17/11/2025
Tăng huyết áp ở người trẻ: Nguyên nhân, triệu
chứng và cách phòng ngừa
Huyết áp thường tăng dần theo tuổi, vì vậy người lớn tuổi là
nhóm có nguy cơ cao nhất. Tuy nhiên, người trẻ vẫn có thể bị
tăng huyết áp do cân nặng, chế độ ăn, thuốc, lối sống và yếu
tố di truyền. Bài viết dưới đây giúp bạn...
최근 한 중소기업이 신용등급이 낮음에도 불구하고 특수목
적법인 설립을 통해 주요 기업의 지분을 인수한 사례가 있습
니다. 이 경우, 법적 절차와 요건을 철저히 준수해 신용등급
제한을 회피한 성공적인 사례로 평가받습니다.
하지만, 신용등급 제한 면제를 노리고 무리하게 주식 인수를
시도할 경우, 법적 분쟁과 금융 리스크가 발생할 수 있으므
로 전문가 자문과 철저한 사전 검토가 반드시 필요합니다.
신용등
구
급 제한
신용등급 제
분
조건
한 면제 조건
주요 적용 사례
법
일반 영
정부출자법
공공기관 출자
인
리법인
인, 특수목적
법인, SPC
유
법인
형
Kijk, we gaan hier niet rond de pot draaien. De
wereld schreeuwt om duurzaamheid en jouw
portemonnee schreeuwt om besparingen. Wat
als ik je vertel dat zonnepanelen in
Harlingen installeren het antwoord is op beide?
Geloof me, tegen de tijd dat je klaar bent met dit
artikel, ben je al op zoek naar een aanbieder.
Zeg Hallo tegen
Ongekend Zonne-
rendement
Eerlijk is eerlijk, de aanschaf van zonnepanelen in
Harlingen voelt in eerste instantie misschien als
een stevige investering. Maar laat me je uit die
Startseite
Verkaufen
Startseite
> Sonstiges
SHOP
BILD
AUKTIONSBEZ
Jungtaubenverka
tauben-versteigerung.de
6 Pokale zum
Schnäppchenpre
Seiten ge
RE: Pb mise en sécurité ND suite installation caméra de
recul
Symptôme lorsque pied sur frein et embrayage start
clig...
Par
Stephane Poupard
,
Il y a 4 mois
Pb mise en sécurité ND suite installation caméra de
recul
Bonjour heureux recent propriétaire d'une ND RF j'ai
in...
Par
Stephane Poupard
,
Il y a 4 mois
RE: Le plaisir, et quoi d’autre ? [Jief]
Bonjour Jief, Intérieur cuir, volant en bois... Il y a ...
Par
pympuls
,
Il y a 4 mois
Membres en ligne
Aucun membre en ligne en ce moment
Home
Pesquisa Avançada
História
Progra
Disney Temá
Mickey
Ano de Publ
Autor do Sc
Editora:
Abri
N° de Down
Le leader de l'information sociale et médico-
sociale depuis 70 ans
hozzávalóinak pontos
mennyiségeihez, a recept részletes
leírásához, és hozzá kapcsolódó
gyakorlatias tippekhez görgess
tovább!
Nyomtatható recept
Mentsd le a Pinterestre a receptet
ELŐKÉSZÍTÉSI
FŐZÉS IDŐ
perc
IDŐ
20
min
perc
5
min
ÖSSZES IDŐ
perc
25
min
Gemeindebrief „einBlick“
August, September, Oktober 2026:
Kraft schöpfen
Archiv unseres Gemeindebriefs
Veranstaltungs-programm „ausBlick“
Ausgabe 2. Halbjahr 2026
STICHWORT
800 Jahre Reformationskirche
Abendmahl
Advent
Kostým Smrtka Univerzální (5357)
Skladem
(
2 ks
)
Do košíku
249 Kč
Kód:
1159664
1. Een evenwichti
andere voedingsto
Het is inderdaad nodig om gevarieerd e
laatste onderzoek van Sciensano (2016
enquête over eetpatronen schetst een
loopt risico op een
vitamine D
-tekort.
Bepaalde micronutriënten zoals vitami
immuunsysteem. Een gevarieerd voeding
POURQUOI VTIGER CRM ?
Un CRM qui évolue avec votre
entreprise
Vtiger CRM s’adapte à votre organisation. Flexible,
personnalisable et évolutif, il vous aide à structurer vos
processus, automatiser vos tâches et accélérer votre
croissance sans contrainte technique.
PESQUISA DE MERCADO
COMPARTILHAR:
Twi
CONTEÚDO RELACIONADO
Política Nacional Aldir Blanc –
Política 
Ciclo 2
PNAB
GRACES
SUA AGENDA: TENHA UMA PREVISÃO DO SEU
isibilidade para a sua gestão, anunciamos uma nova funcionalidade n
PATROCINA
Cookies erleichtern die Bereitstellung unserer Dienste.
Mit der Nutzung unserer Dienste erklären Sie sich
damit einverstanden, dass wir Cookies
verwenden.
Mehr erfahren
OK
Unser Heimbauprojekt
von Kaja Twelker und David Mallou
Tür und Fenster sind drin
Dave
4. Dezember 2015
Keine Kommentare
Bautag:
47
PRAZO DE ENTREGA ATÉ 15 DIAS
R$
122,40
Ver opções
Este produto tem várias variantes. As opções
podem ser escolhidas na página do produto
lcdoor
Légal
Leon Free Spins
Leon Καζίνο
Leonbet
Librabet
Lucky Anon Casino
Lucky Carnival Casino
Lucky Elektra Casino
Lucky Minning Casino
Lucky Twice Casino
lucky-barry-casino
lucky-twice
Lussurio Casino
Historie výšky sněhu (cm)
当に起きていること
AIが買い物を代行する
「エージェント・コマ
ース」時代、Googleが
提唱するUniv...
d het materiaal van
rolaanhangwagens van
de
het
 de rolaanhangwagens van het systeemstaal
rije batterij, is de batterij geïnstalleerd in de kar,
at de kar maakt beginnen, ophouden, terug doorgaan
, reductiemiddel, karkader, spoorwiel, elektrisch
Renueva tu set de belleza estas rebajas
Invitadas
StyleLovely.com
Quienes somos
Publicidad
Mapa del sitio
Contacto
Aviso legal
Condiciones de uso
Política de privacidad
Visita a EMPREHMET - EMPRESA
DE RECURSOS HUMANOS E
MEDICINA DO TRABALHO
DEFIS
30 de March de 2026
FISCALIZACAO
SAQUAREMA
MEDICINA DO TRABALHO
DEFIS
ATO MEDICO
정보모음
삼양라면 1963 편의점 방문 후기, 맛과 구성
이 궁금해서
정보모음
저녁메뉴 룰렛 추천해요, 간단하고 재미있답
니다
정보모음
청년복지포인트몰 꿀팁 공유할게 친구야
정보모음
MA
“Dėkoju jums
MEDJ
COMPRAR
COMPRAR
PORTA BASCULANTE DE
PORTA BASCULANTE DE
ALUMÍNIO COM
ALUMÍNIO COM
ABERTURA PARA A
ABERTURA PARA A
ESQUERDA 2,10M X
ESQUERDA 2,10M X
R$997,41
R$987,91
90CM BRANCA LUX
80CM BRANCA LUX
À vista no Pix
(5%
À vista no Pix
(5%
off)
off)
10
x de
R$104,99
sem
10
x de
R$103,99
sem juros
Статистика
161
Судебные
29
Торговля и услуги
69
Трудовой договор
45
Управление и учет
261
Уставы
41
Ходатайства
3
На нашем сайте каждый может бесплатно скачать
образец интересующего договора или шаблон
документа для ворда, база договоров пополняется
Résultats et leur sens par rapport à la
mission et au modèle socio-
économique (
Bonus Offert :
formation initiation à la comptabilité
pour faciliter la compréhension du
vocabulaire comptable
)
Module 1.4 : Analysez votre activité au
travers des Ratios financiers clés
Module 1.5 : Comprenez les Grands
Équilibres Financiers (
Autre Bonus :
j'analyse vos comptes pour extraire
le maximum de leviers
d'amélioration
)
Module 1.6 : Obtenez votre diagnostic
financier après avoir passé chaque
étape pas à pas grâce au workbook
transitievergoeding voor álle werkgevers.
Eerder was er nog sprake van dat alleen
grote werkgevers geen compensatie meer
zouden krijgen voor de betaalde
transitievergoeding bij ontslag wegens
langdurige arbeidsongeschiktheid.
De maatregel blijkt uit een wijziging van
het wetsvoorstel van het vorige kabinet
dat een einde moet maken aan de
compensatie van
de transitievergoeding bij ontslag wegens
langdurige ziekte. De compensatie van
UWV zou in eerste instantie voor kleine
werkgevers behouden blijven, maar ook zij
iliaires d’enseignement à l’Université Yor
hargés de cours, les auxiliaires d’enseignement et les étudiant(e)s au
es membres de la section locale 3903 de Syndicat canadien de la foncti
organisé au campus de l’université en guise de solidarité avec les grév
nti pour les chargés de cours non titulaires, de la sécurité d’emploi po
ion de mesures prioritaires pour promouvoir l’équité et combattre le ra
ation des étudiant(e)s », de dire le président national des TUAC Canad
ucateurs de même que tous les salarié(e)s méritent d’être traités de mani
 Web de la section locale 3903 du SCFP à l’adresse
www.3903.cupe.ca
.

## YOUR OBJECTIVE
The answer must hold exactly the lines of the entries above, from the first line through the line that contains "tăng huyết áp do", and no others.

## RESULT
17/11/2025
Tăng huyết áp ở người trẻ: Nguyên nhân, triệu
chứng và cách phòng ngừa
Huyết áp thường tăng dần theo tuổi, vì vậy người lớn tuổi là
nhóm có nguy cơ cao nhất. Tuy nhiên, người trẻ vẫn có thể bị
tăng huyết áp do cân nặng, chế độ ăn, thuốc, lối sống và yếu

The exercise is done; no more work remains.